If the pause suggested by the ellipsis in @Miller’s quote of Peggy’s line there is actually in the film, it might suggest that the pause was intentional foreshadowing of the reveal at the end of Endgame.
It is. It’s at 19:50 in Winter Soldier if you want to check it out.
Then there’s this article, where the writers of Endgame claim that Steve was always meant to be Peggy’s husband.
Plus, when Steve found her desk in 1970, the only picture she had was of scrawny Steve. You’d think if she had an actual non-Steve husband, she’d have his picture instead/too.
Never said anything about “undo” - said that the promise to Tony was “we have to get here” - since Steve knew the events that had taken place (JFK, etc) he also knew he couldn’t mess with them - essentially, since he was part of that timeline , he had already let them happen once, because they had already happened before he joined the timeline.
I hate time travel - but ---- essentially we know that Steve ‘let them happen’ - because they did happen - and you can say that he used his knowledge of those ‘big events’ to make sure he didn’t prevent them from happening as well. What we don’t know is what, if any, struggle ensued internally - or what else he might have done as a ‘different hero’.
It was his density, after all.
as far as TimeTraveling Thanos - I agree - that was a jumped timeline - and the branch that was created with that jump was “pruned” by the TVA (off screen) and they didn’t come after him in the ‘sacred timeline’ because he was removed from it (adn that timeline is allowed to continue)
what we are talking about here is if Steve jumped back and that is the ‘Sacred Timeline’ - What did Steve do and who was Peggy Married to?
He saved himself - had he not left the stage and taken that mission - he never would have become the Captain America we needed.
I’m not sure what you mean by “before he joined the timeline.” We don’t know anything that happened after Steve went back and stayed with Peggy, because any changes he makes in the past will not be reflected in the timeline he left. If the first thing he did after meeting up with Peggy was go out and kill a ten year old Lee Harvey Oswald, JFK would still be dead in the primary timeline. There’d be a parallel timeline, where JFK was never assassinated, but to the people in the timeline Steve left, nothing in their past would have changed at all.
Peggy’s not talking about the prison break scene in The First Avenger, which didn’t occur during a blizzard, and didn’t involve saving over a thousand men (much less Peggy herself). This is some other incident during the war that we never saw.

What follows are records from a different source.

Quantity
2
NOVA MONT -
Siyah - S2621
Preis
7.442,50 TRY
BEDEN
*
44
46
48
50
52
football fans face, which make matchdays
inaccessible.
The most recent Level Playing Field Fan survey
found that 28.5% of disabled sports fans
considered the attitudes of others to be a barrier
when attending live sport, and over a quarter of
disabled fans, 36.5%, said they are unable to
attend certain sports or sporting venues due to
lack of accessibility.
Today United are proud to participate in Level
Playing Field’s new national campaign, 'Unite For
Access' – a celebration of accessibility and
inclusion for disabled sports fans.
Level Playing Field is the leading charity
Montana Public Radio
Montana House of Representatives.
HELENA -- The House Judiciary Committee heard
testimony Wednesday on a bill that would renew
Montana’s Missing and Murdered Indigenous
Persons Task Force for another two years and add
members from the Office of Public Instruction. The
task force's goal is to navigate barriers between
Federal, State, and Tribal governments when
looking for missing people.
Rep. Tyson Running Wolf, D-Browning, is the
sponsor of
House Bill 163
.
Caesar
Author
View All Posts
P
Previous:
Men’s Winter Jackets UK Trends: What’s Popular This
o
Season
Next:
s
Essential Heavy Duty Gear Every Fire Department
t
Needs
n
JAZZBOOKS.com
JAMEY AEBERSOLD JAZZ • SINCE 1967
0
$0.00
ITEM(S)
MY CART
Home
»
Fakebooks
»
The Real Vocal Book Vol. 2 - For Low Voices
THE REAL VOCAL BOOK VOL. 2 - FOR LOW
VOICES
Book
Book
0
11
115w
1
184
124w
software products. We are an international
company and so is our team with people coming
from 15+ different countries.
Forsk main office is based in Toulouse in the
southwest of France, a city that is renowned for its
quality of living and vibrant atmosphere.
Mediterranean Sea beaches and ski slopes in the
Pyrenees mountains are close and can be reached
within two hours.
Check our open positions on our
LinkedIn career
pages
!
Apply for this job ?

I’d be more surprised if it did!
Some can be bootstrap paradox within the Sacred Timeline with Steve knowing that altering events doesn’t change anything just creates a different timeline that would get destroyed, and staying true to his promise to not change things. I’ll buy that as true to his character. Harder to be heroic by not doing but doing would causing only harms.
But generally time travel storylines benefit from lots of looking the other way and ignoring inconsistencies.